Melihat pemandangan tersebut, saya bertanya-tanya di dalam hati. Benarkah pangeran Wiraguna kembali ke agama nenek moyangnya? Bila benar, mengapa ia dikuburkan bukan selayaknya orang Kristen, dan diperlakukan selayaknya orang Islam? Adakah ia kembali masuk Islam di akhir hayatnya? Ataukah memang ia telah murtad, namun orang-orang kala itu tidak mengetahuinya? Teka-teki yang belum terjawab. Barangkali ada pakar sejarah yang mengetahui informasi ini. Aku sendiri belum tahu. Bahkan, sekelas Alwi Sahab saja mengaku belum tahu keberadaan makam ini.

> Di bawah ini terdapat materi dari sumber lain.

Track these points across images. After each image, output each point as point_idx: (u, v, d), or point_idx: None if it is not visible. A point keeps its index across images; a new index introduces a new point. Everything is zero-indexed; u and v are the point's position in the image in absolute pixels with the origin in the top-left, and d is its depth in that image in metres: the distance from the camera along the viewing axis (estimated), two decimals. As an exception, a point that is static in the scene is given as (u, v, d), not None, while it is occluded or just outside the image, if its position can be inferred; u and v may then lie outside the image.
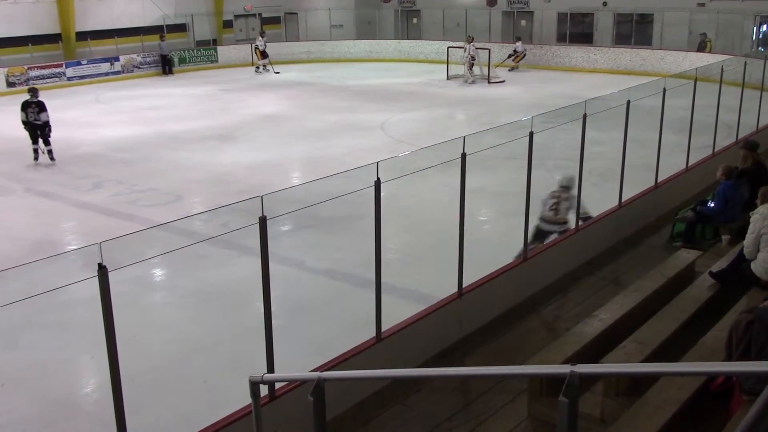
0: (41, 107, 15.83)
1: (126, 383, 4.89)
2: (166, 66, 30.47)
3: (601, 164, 11.19)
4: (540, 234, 9.28)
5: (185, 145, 17.20)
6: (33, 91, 16.26)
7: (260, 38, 30.74)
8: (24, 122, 15.88)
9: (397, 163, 7.58)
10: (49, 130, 15.93)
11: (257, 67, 30.47)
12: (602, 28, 30.81)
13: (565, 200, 9.25)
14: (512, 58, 29.22)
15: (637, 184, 10.64)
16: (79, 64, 28.06)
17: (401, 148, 15.42)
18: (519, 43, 29.45)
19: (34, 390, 7.00)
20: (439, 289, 7.75)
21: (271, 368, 5.69)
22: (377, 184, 6.23)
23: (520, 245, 8.41)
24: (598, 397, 5.60)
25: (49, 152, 15.89)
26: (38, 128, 15.80)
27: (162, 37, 30.44)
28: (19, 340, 8.01)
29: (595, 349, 6.07)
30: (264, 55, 30.41)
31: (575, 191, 9.23)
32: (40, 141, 15.88)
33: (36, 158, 15.94)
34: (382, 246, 6.50)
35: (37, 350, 7.81)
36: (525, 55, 29.45)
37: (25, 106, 15.86)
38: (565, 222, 9.29)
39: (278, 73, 29.72)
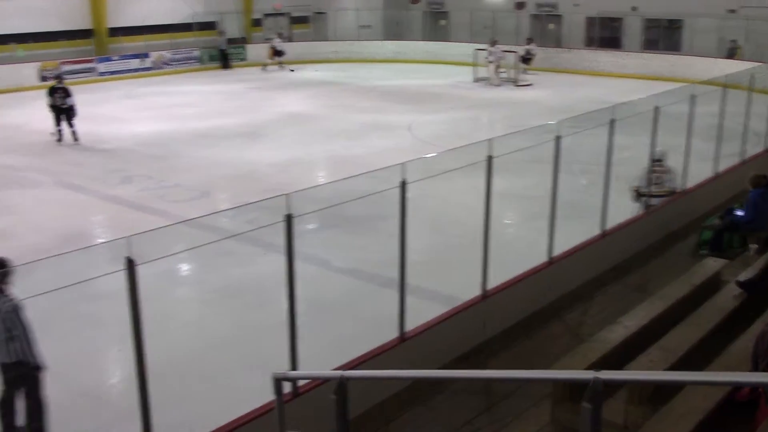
0: (67, 92, 17.09)
1: (151, 376, 4.95)
2: (224, 60, 31.05)
3: (628, 170, 11.11)
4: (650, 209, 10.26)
5: (213, 141, 17.33)
6: (59, 78, 17.96)
7: (277, 38, 31.04)
8: (51, 105, 17.08)
9: (423, 165, 7.60)
10: (74, 114, 17.16)
11: (264, 66, 30.67)
12: (631, 33, 30.57)
13: (664, 173, 10.23)
14: (526, 60, 28.55)
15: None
16: (110, 59, 28.38)
17: (427, 150, 15.41)
18: (533, 45, 29.10)
19: (61, 380, 7.08)
20: (462, 291, 7.75)
21: (294, 365, 5.74)
22: (403, 185, 6.25)
23: (545, 248, 8.38)
24: (621, 404, 5.57)
25: (73, 133, 17.15)
26: (64, 111, 17.09)
27: (221, 33, 31.12)
28: (48, 331, 8.10)
29: (619, 356, 6.04)
30: (278, 53, 30.62)
31: (668, 162, 10.30)
32: (63, 123, 17.11)
33: (59, 139, 17.12)
34: (407, 247, 6.52)
35: (64, 341, 7.91)
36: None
37: (53, 92, 17.11)
38: (667, 193, 10.30)
39: (293, 71, 29.90)
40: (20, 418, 6.21)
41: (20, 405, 6.13)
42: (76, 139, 17.18)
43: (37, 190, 13.66)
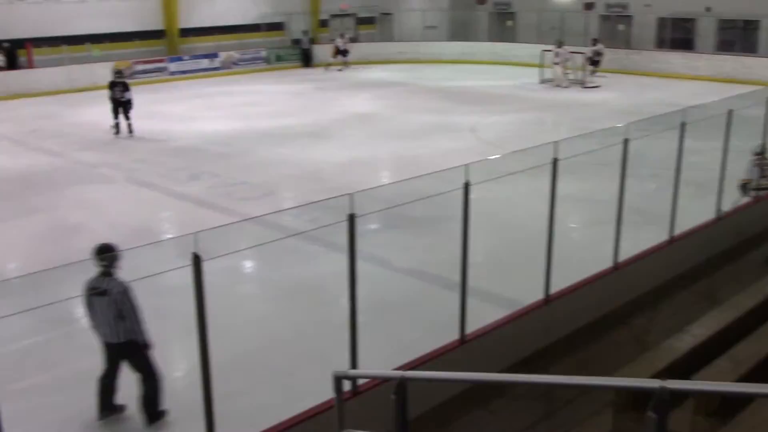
0: (126, 87, 18.03)
1: (215, 370, 5.05)
2: (306, 59, 32.00)
3: (699, 175, 10.83)
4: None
5: (279, 141, 17.57)
6: (119, 73, 18.82)
7: (340, 38, 31.31)
8: (111, 98, 18.05)
9: (487, 166, 7.56)
10: (131, 107, 18.02)
11: (327, 66, 30.89)
12: (704, 34, 29.73)
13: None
14: (594, 62, 27.24)
15: (737, 197, 10.27)
16: (181, 59, 29.07)
17: (491, 151, 15.30)
18: (600, 46, 27.90)
19: (128, 371, 7.28)
20: (524, 295, 7.68)
21: (354, 364, 5.77)
22: (466, 187, 6.22)
23: (610, 253, 8.23)
24: (687, 415, 5.43)
25: (129, 125, 18.19)
26: (122, 105, 17.98)
27: (305, 32, 32.03)
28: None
29: (686, 366, 5.88)
30: (341, 53, 30.83)
31: None
32: (121, 116, 18.03)
33: (117, 132, 18.08)
34: (469, 248, 6.49)
35: (132, 333, 8.11)
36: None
37: (112, 86, 18.06)
38: None
39: (340, 71, 30.14)
40: (119, 398, 6.47)
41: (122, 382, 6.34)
42: (131, 131, 18.07)
43: (110, 186, 14.07)
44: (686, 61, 28.56)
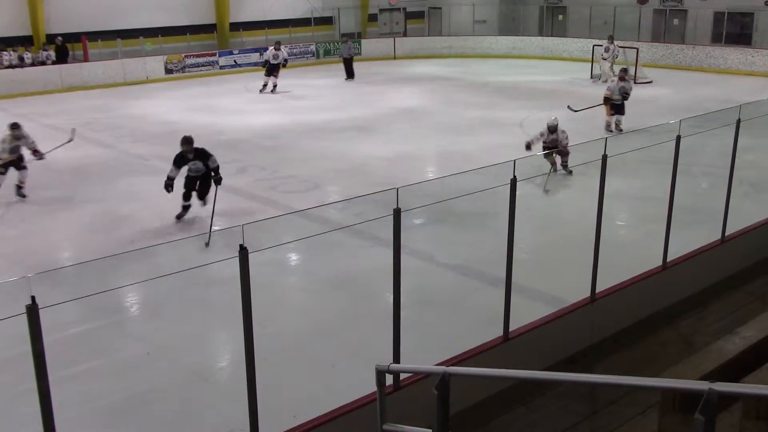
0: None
1: (258, 361, 5.10)
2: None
3: (754, 173, 10.57)
4: None
5: (326, 134, 17.64)
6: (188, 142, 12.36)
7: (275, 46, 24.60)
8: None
9: (535, 162, 7.49)
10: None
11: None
12: (762, 29, 28.95)
13: None
14: None
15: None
16: (230, 53, 29.39)
17: (539, 147, 15.13)
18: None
19: (174, 360, 7.41)
20: (570, 293, 7.60)
21: (397, 359, 5.78)
22: (513, 183, 6.17)
23: (659, 252, 8.09)
24: (735, 418, 5.30)
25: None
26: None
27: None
28: (164, 312, 8.49)
29: (736, 368, 5.75)
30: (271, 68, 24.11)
31: None
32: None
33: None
34: (515, 245, 6.44)
35: (178, 323, 8.26)
36: None
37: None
38: None
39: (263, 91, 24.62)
40: None
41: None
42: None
43: (160, 178, 14.24)
44: (743, 56, 27.86)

Setelah mengunci pintu, aku pun segera balik.
“Terima kasih, Bang. Ini kuncinya.” Ucapku kepada juru kunci, seraya memberikan sedikit tip untuknya.
“Sama-sama. Sudah ya? kok Cuma sebentar!”
“Iya, Bang. Sekedar pengen tahu saja. Sudah mau adzan Zhuhur.”
Saya pun segera menaiki motor, menuju tempat persinggahanku.
Di sana, saya tidak lama. Sebab, beberapa waktu lagi waktu Zhuhur akan segera tiba. Meskipun kunjungan ini menyisakan teka-teki, saya bersyukur. Semoga suatu saat akan mendapatkan jawabannya.
Semoga bermanfaat. Dan selamat berkunjung, menelusuri jejak sejarah pendahulu kita.